- Kia is willing to sacrifice profits to fend off Chinese competition.
- BYD’s new car registrations have surged 150 percent in March.
- By comparison, Kia reported a 6 percent jump in sales in Europe.
Kia finds itself in a fight it cannot afford to lose. Faced with several Chinese car manufacturers in Europe, the company has been cutting prices, a move that has lifted its global revenue through higher sales. It also believes that as government support for Chinese vehicles begins to fade, it has the upper hand in a battle that could, in large part, determine the future of the car industry.
The Korean company plans to narrow price gaps with Chinese models in Europe to 15-20 percent, down from 20-25 percent. It needs to do this urgently, as new car registrations from BYD in Europe grew nearly 150 percent in March, easily outpacing the 6 percent growth reported by Kia.

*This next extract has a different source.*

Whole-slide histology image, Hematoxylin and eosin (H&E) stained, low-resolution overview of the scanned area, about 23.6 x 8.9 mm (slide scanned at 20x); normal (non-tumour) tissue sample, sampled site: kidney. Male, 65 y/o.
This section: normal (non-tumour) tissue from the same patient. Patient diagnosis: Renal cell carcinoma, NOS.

Read: Europe Tried To Block Chinese Cars But Ended Up Helping Them Instead
Despite the existential threat posed by brands like BYD, Chery, Great Wall, Geely, and Leapmotor, Kia chief executive Song Ho-sung says the car manufacturer can leverage its profits by offering more incentives to sway buyers away from Chinese competition, Reuters reports.
These efforts triggered a quarterly profit decline for the company, but Kia doesn’t appear concerned, noting that it “should continue pursuing a growth strategy, leveraging our…war chest.”
Fighting Fire With Fire
“Chinese companies launched an aggressive push with low-priced EV models, and in some European countries their market share has been rising much faster than we had anticipated,” Kia acknowledged during its most recent earnings call. Last October, the Chinese government indicated it could withdraw EV subsidies due to the nation’s oversupply issues, which could severely impact these brands.

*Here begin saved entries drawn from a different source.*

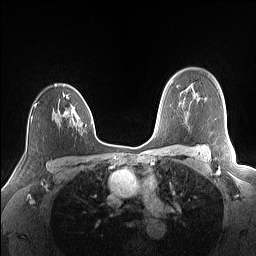
Breast MRI (dynamic contrast-enhanced), one axial slice; position 110 of 160 along the scan axis; dynamic contrast-enhanced series, time point 2 of 7 at this slice position (early post-contrast); 1.5 T; TE 1.4 ms, TR 5 ms; 1.1 mm slice thickness; 256 × 256 image matrix. Female patient.
Annotated regions visible in this slice (semi-automatic segmentation, software-assisted and operator-edited):
- enhancing-tissue mask used for the functional tumour volume (all voxels passing the contrast-enhancement thresholds inside the analysis volume; usually the tumour): bounding box (x1, y1, x2, y2) in pixels: (35, 84, 90, 124)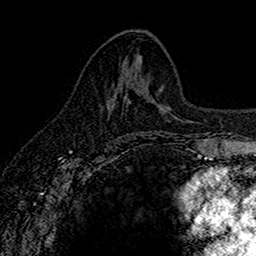
Breast MRI (dynamic contrast-enhanced), one axial slice. Position 68 of 160 along the scan axis. Cropped to one breast. Dynamic contrast-enhanced series, time point 2 of 7 at this slice position (early post-contrast). 1.5 T. TE 2.7 ms, TR 5.6 ms. 1 mm slice thickness. 256 × 256 image matrix. Female patient.
Structures marked on this image (semi-automatically segmented with operator editing):
- enhancing-tissue mask used for the functional tumour volume (all voxels passing the contrast-enhancement thresholds inside the analysis volume; usually the tumour): bounding box (x1, y1, x2, y2) in pixels: (111, 87, 126, 106)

“Since they would no longer be able to receive support from the Chinese government, Chinese automakers lack the firepower needed to push forward further,” Song added.
While sales are rising in Europe, overall new car sales have fallen in China. In fact, sales of new-energy vehicles dipped 15.2 percent in March from the year prior, demonstrating some of the growing pains the market is experiencing.